Many of us here seem to agree that we would prefer that Agouron develop drugs alone if feasible, rather than give up a chunk of future profits in exchange for funding from major drug companies.

L Moss from AOL has a great post on the subject of collaborations.

Subject: Collaborations
Date: Tue, Apr 21, 1998 20:55 EDT

Some people seem to think that collaboration with one or more big pharmaceutical companies is a necessary part of a successful biotechnology business model, but this is not necessarily the case.

Collaboration has both benefits and costs. For example, the successful collaboration of Agouron and Japan Tobacco in the development of Viracept allowed Agouron to share the risk of possible failure and reduce the dilution of equity that would have been necessary if Agouron developed it on its own. As for the cost, Agouron's just-completed 3QFY98 earnings (after tax, fully diluted) would have been $0.74, not $0.41 per share, if it did not pay
royalties. And this is just the beginning of a long stream of royalty payments.

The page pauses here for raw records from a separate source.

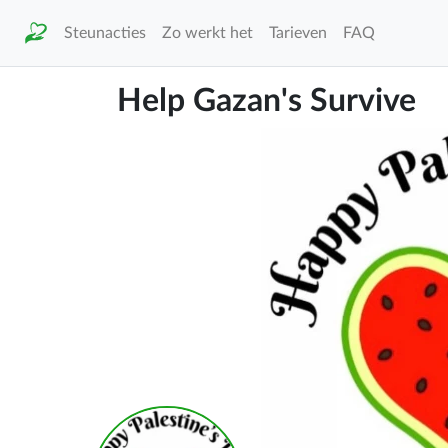
Steunacties
Zo werkt het
Tarieven
FAQ
Help Gazan's Survive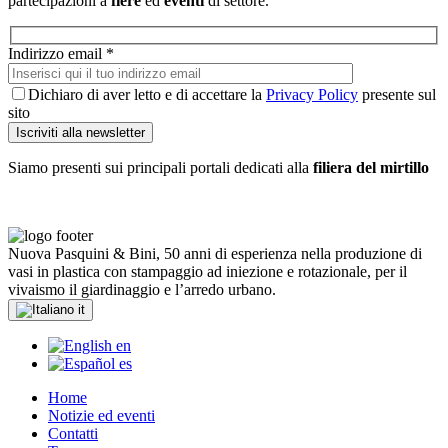
partecipazioni a
fiere
ed
eventi
di settore.
Indirizzo email *
Dichiaro di aver letto e di accettare la
Privacy Policy
presente sul
sito
Siamo presenti sui principali portali dedicati alla
filiera del mirtillo
Nuova Pasquini & Bini, 50 anni di esperienza nella produzione di
vasi in plastica con stampaggio ad iniezione e rotazionale, per il
vivaismo il giardinaggio e l’arredo urbano.
it
en
es
Home
Notizie ed eventi
Contatti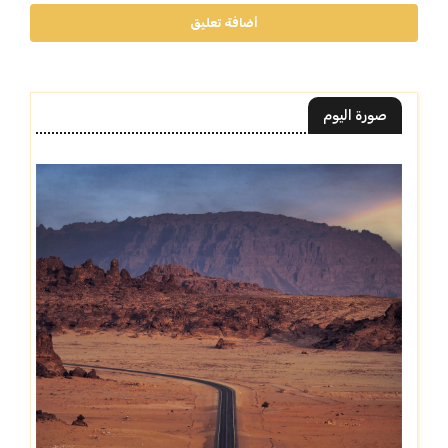
أضافة تعليق
صورة اليوم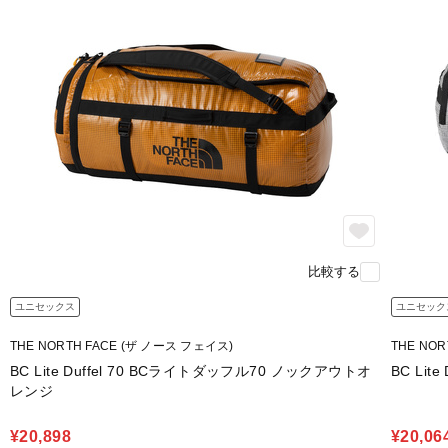
比較する
ユニセックス
ユニセック
THE NORTH FACE (ザ ノース フェイス)
THE NO
BC Lite Duffel 70 BCライトダッフル70 ノックアウトオ
BC Li
レンジ
¥20,898
¥20,06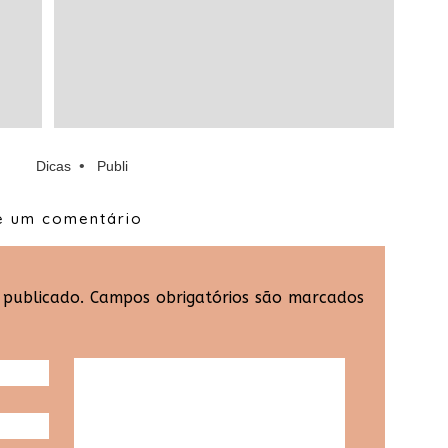
•
Dicas
Publi
e um comentário
 publicado.
Campos obrigatórios são marcados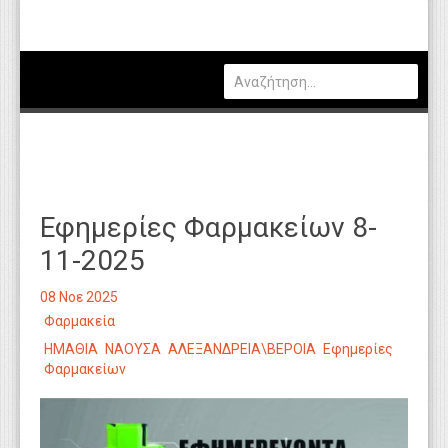
Πολιτική
Οικονομία
Καιρός
Θέσεις Εργασίας
Αγγελίες
Εφημερίες Φαρμακείων 8-
Τεχνολογία
11-2025
Εκπαίδευση
08 Νοε 2025
Υγεία
Φαρμακεία
Γενικά
ΗΜΑΘΙΑ
ΝΑΟΥΣΑ
ΑΛΕΞΑΝΔΡΕΙΑ\ΒΕΡΟΙΑ
Εφημερίες
Φαρμακείων
Βιβλιοθήκη Απόψεων
Κυτίο Παραπόνων Πολιτών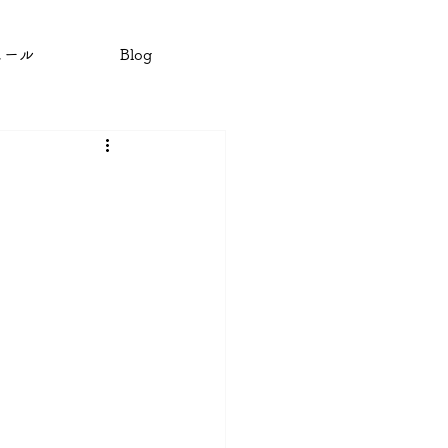
ュール
Blog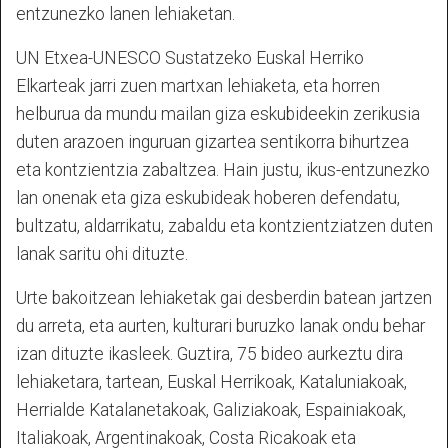
entzunezko lanen lehiaketan.
UN Etxea-UNESCO Sustatzeko Euskal Herriko
Elkarteak jarri zuen martxan lehiaketa, eta horren
helburua da mundu mailan giza eskubideekin zerikusia
duten arazoen inguruan gizartea sentikorra bihurtzea
eta kontzientzia zabaltzea. Hain justu, ikus-entzunezko
lan onenak eta giza eskubideak hoberen defendatu,
bultzatu, aldarrikatu, zabaldu eta kontzientziatzen duten
lanak saritu ohi dituzte.
Urte bakoitzean lehiaketak gai desberdin batean jartzen
du arreta, eta aurten, kulturari buruzko lanak ondu behar
izan dituzte ikasleek. Guztira, 75 bideo aurkeztu dira
lehiaketara, tartean, Euskal Herrikoak, Kataluniakoak,
Herrialde Katalanetakoak, Galiziakoak, Espainiakoak,
Italiakoak, Argentinakoak, Costa Ricakoak eta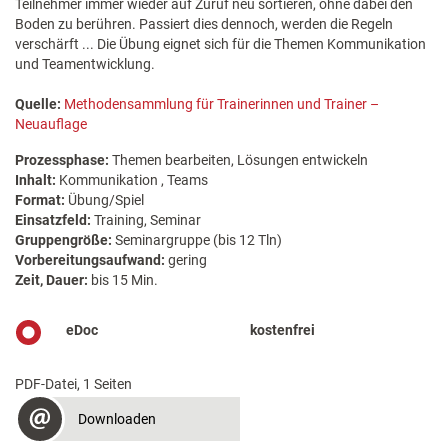
Teilnehmer immer wieder auf Zuruf neu sortieren, ohne dabei den
Boden zu berühren. Passiert dies dennoch, werden die Regeln
verschärft ... Die Übung eignet sich für die Themen Kommunikation
und Teamentwicklung.
Quelle:
Methodensammlung für Trainerinnen und Trainer –
Neuauflage
Prozessphase:
Themen bearbeiten, Lösungen entwickeln
Inhalt:
Kommunikation , Teams
Format:
Übung/Spiel
Einsatzfeld:
Training, Seminar
Gruppengröße:
Seminargruppe (bis 12 Tln)
Vorbereitungsaufwand:
gering
Zeit, Dauer:
bis 15 Min.
eDoc
kostenfrei
PDF-Datei, 1 Seiten
Downloaden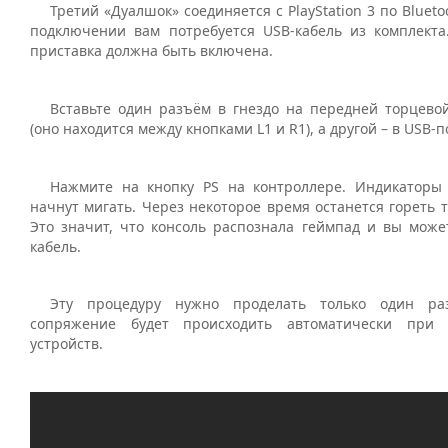
Третий «Дуалшок» соединяется с PlayStation 3 по Bluet
подключении вам потребуется USB-кабель из комплект
приставка должна быть включена.
Вставьте один разъём в гнездо на передней торцево
(оно находится между кнопками L1 и R1), а другой – в USB-п
Нажмите на кнопку PS на контроллере. Индикаторы
начнут мигать. Через некоторое время останется гореть т
Это значит, что консоль распознала геймпад и вы може
кабель.
Эту процедуру нужно проделать только один ра
сопряжение будет происходить автоматически при
устройств.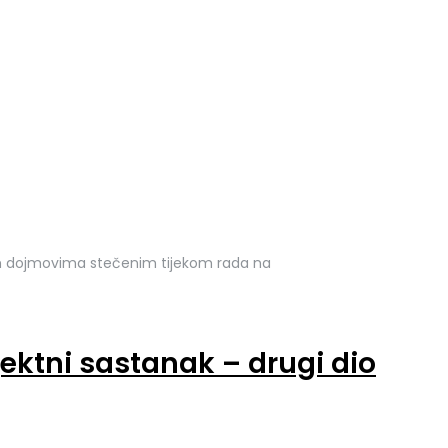
jim dojmovima stečenim tijekom rada na
ktni sastanak – drugi dio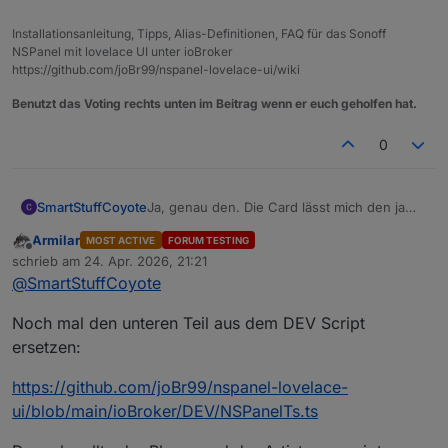
Installationsanleitung, Tipps, Alias-Definitionen, FAQ für das Sonoff
NSPanel mit lovelace UI unter ioBroker
https://github.com/joBr99/nspanel-lovelace-ui/wiki
Benutzt das Voting rechts unten im Beitrag wenn er euch geholfen hat.
0
SmartStuffCoyote
Ja, genau den. Die Card lässt mich den ja
sogar wählen, aber ich sehe den dann
Armilar
MOST ACTIVE
FORUM TESTING
nirgendwo. Ich würd aber gern wissen, ob
Offline
schrieb am
24. Apr. 2026, 21:21
ich Bad oder Esszimmer steuere. :)
zuletzt editiert von
@
SmartStuffCoyote
Noch mal den unteren Teil aus dem DEV Script
ersetzen:
https://github.com/joBr99/nspanel-lovelace-
ui/blob/main/ioBroker/DEV/NSPanelTs.ts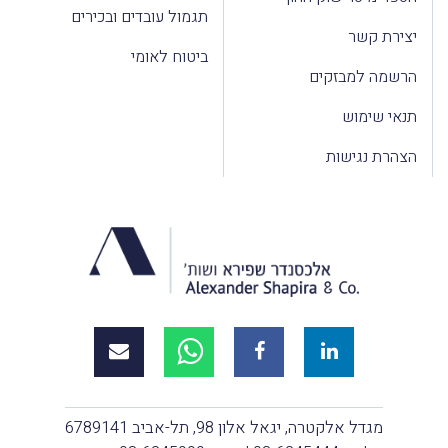
תגמול עובדים ובכירים
יצירת קשר
ביטוח לאומי
הרשמה למבזקים
תנאי שימוש
הצהרת נגישות
מגדל אלקטרה, יגאל אלון 98, תל-אביב 6789141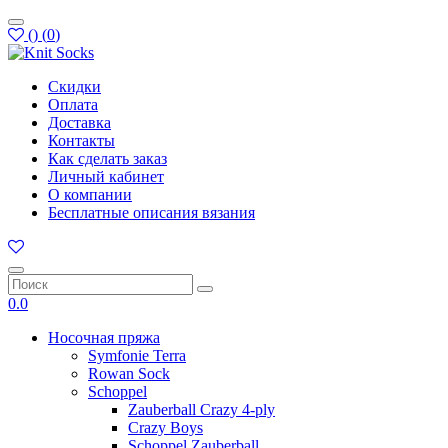
(
)
(
0
)
Скидки
Оплата
Доставка
Контакты
Как сделать заказ
Личный кабинет
О компании
Бесплатные описания вязания
0.0
Носочная пряжа
Symfonie Terra
Rowan Sock
Schoppel
Zauberball Crazy 4-ply
Crazy Boys
Schoppel Zauberball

Agouron was able to make $0.41 per share even after supporting its R&D at an annualized rate of $127 million. The company is now able to bear the risk of possible failure and avoid dilution of equity even while retaining 100% interest in drugs under development. If collaboration does make sense, it should be done for other reasons, and even then it should be delayed until after pivotal Phase ll/lll studies are completed, when Agouron's bargaining
position will be much stronger.

When would it make sense? One example is if a drug developed by Agouron required marketing on a scale beyond the current or near-term prospective capability of the company's marketing department. This would not apply to a second anti-HIV drug, but might well be the case for a remedy for the common cold (AG7088, we hope). An anti-cancer drug is a closer call; though it would require marketing on a scale beyond the company's current capability, such
marketing could focus, at least initially, on the less numerous community of oncologists.

The point is that collaboration is not good in all cases, and must be considered only as part of a comprehensive strategy to achieve the objectives of the company, its customers, and its shareholders.